EU::MM is still maintained because it was the original and people still
depend on it. Some people claim M::B is not good. Module::Install has a
different philosophy than either EU::MM or M::B, and some people prefer it
As for c) - which existing documentation? CPAN Meta-documentation? The
documetnation of the individual modules and distributions themselves? Can you
point to any proof that this is the case? How is it contradictory?
>  At least:
> I think (a) is the most important problem to solve.
So do I.
> Concisely, I think the best solution is to add some restrictions at the
> upload interface. To be consistent with TMTOWTDI, these would not
> prevent modules from being uploaded but not following them would result
> in making the module more obscure (see 3 catgories below).
Hmmm.... do you suggest it would be omitted from search.cpan.org searches?
> One way, I have though this could be done is to create cpanp.org or
> cpan6.org (the latter is on the todo list for perl6 ;-)
Right, but from what I understood CPAN6 is not limited to Perl 6 (and possibly
not limited even to Perl.)
> and import all
> of CPAN into the new system ... but that might annoy people or worse,
> get you ignored.
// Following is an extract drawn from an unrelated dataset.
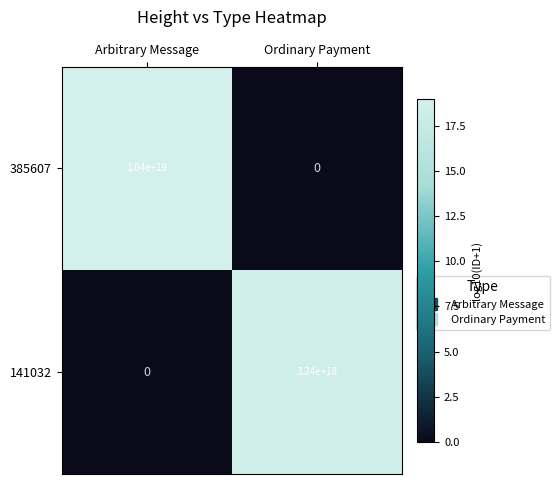

At which label does 141032 reach its minimum?

Arbitrary Message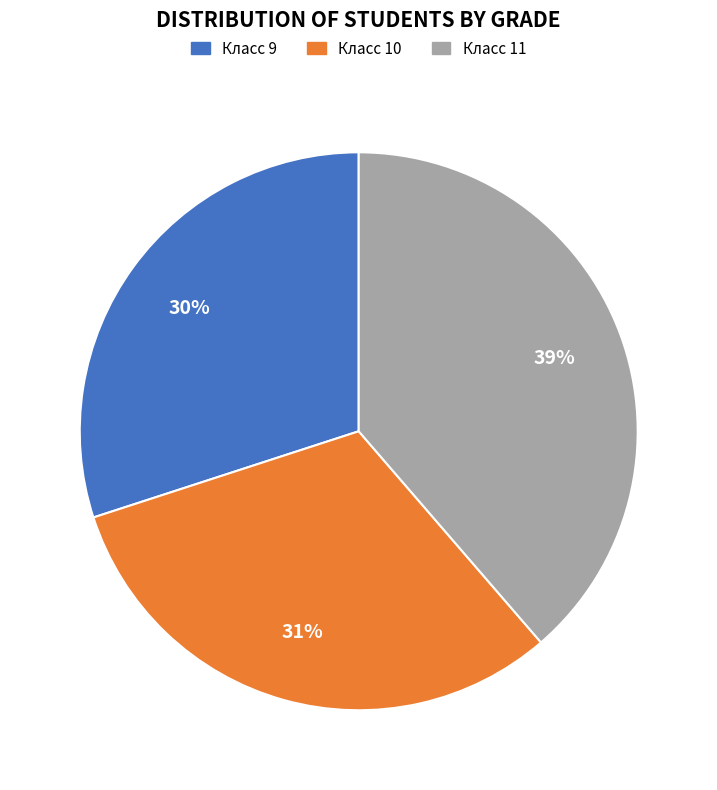

To the nearest percent, what is the difference between the largest and smallest slice percentages?

9%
So a better way would be to clone cpan.org, add the
> new upload feature, import some modules into it and see what people
> think. Make it work and minimize the changes and I'm sure you would
> have people (see 4 above) request the CPAN admins (see 1 above) upgrade.
> It still looks like a big job to me.
A new CPAN... isn't it the chicken-and-the-egg problem? If people know they
won't be able to find most "obscure" modules on NewCPAN, why should they go
there instead of OrigCPAN? They probably won't.
> === details ===
> I actually had to stretch a bit to get (b) and (c) since they are things
> that I have found but have not been discussed in detail since I have
> been on the list. I think to some degree that (a) is the cause of (b)
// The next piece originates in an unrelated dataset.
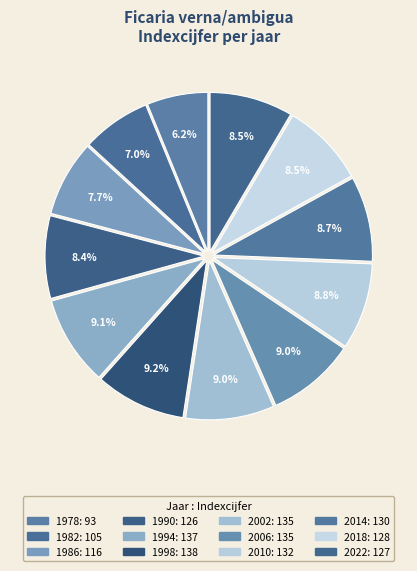

To the nearest percent, what is the average slice percentage?

8%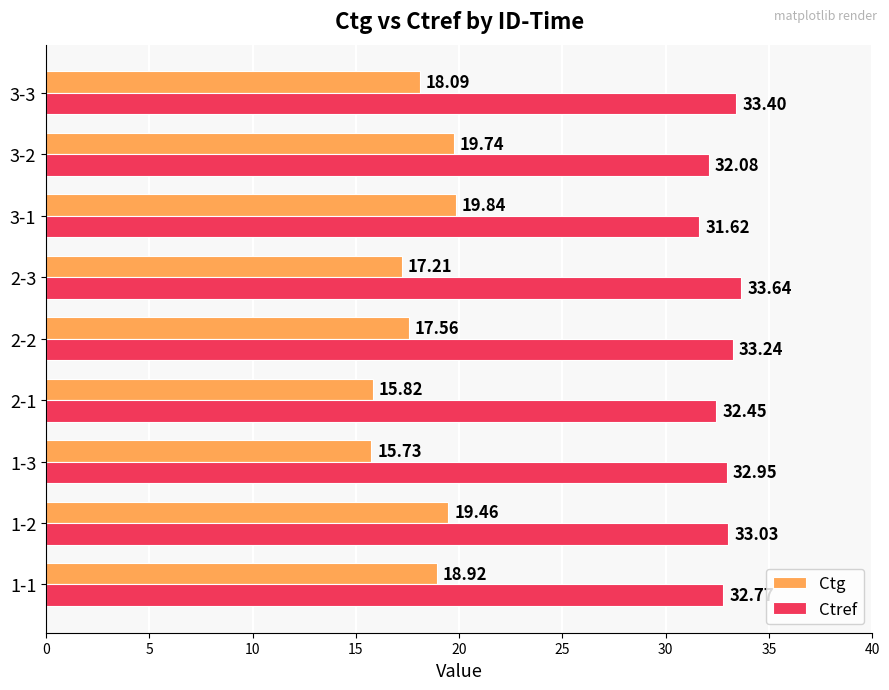

Which series changed the most between 2-1 and 3-2?

Ctg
> and (c). Also, (b) is not a problem on its own but it seems that this
> is one area that the authors involved seem to agree that there should be
> some convergence rather than divergence.
> I could add:
> d) Namespace confusion / pollution.
> but that is part of (a).
> On documentation, I try to start with 'perldoc' and then go to google.
> I wrote a script to parse the .cpan/sources files so I could find
> things. I found that the author of ExtUtils::MakeMaker has tried to
> deprecate it ... but that's been contradicted on this list in the past 3
> months. In particular 'perldoc perlmodlib' (i think) in 5.10 still says
> that ExtUtils::MakeMaker is the way to go.
> My worst problem at the moment is:
> There are 3 categories of modules (maybe 4 ;-). There are Core modules
> shipped with perl. There are modules on CPAN with some kind of
> "official" status. There are other modules on CPAN with lesser status.
> A quick solution to this problem would be a clear explanation at the top
> of the CPAN site since, I don't think the search interfaces include all
> three categories (but I'm often wrong in what I think :-).
Most of my modules do not have registered namespaces, and I don't have any
problems finding them using search.cpan.org. And I find a lot of useful
relatively-unknown modules by other authors that way too.
Shlomi Fish email@example.com
I'm not an actor - I just play one on T.V.